TRA’s taxpayer education and services director, Mr Richard Kayombo, told The Citizen that this is to sensitize the public on the importance of declaring financial instruments in line with the law, noting that “the exercise is practised everywhere in the world.”
The exercise, which starts to be implemented in Zanzibar today, was rolled out in Tanzania Mainland last year. The law forbids one from moving $10,000 or more – or its equivalent in Tanzanian shillings or any foreign currency – across Tanzania’s borders without declaring same to TRA’s Customs Department.
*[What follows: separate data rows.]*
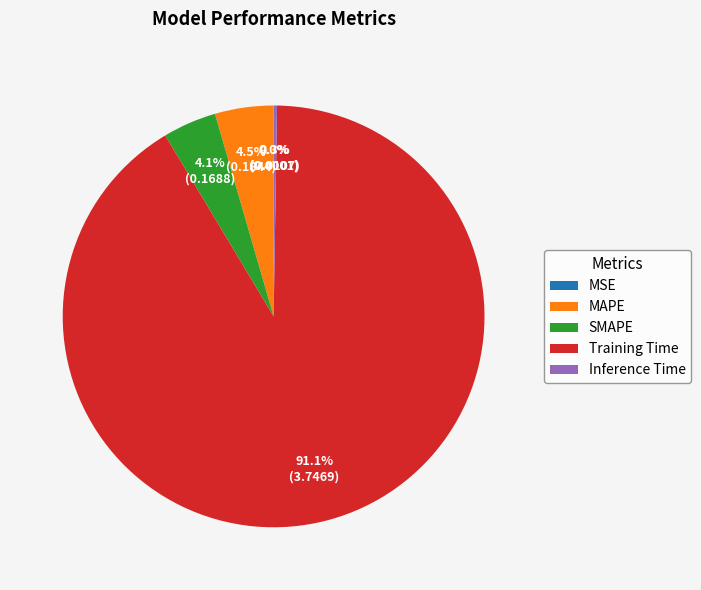

What percentage do Training Time and MAPE together represent?

95.6%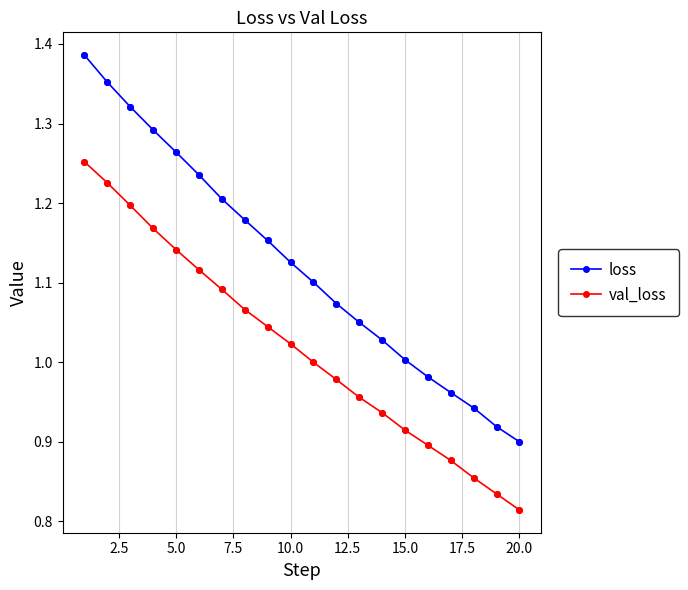

Which series has the widest spread of values?

loss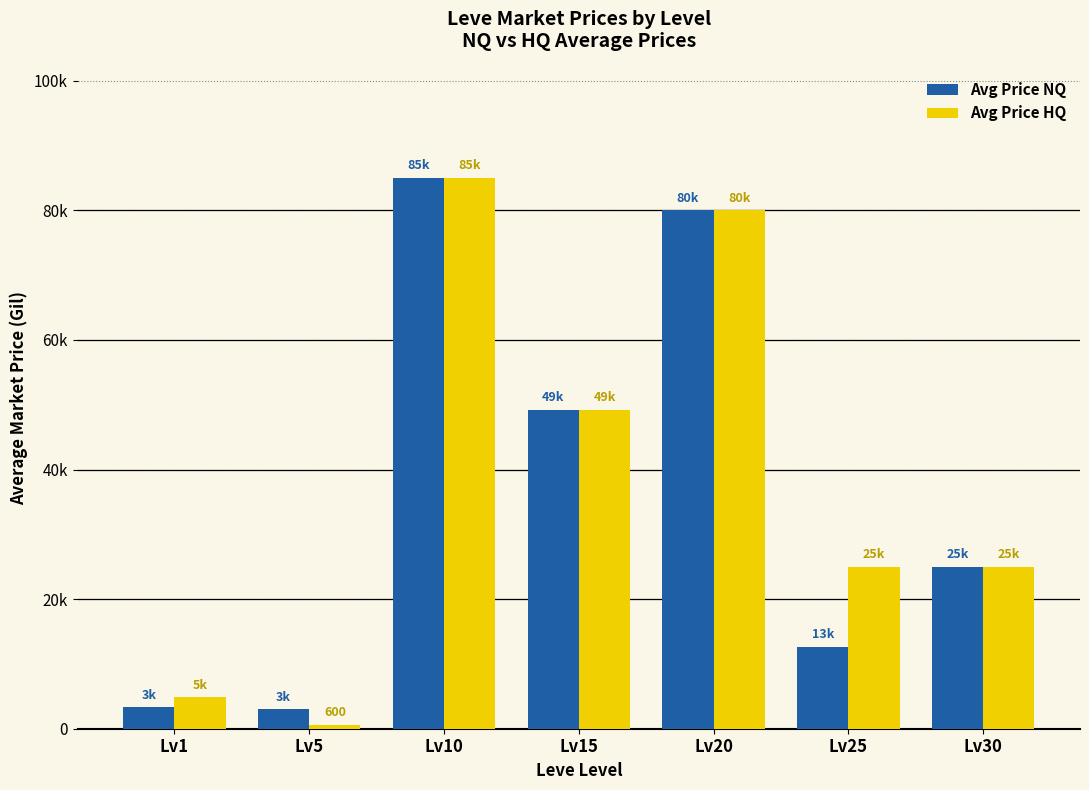

Is the value of Avg Price HQ at Lv20 greater than the value of Avg Price NQ at Lv30?

Yes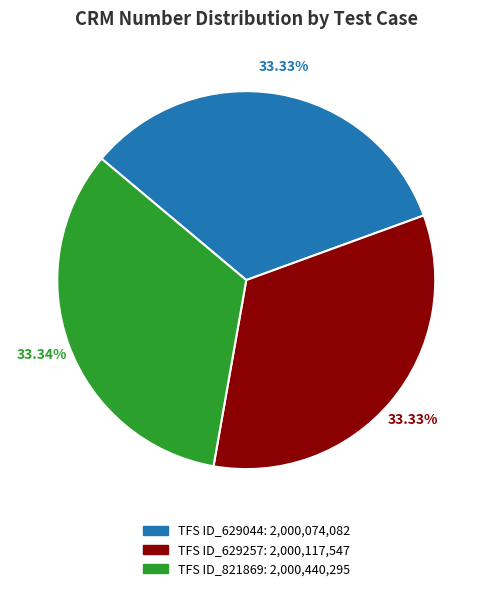

Does TFS ID_821869 represent more than half of the total?

No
Customs Officers at the Abedi Amani Karume and Pemba Airports, as well as at Malindi, Mkoani and Wete seaports, will henceforth issue declaration forms to be filled in by travelers.
Non-declaration or false declaration of the prescribed amount is an offence punishable by law.
Late last year, a Ugandan national, Winfreda Rwabutiti Businge, 33, was charged with attempting to enter Tanzania with $1 million (about Sh2.2 billion) without declaring same to Customs.
Ms Businge denied the charge and was released on bail pending hearing and determination of the case.
During the past two years, the government undertook several measures to curb money-laundering in the economy. So far, the Bank of Tanzania (BoT) has de-licensed almost half of the country’s 297 forex bureaux.
Also, the government tightened forex controls by raising the minimum capital requirement for forex bureaux, placed a moratorium on new operations and required extant traders to apply for new licences.
Capital levels were raised to Sh300 million, from Sh100 million for bureaux dealing in spot forex transactions. For those additionally dealing in money transfers, the minimum threshold was set at Sh1 billion, up from Sh250 million.
BoT also doubled the non-interest bearing deposit held as security for money transfer transactions by the central bank to $100,000.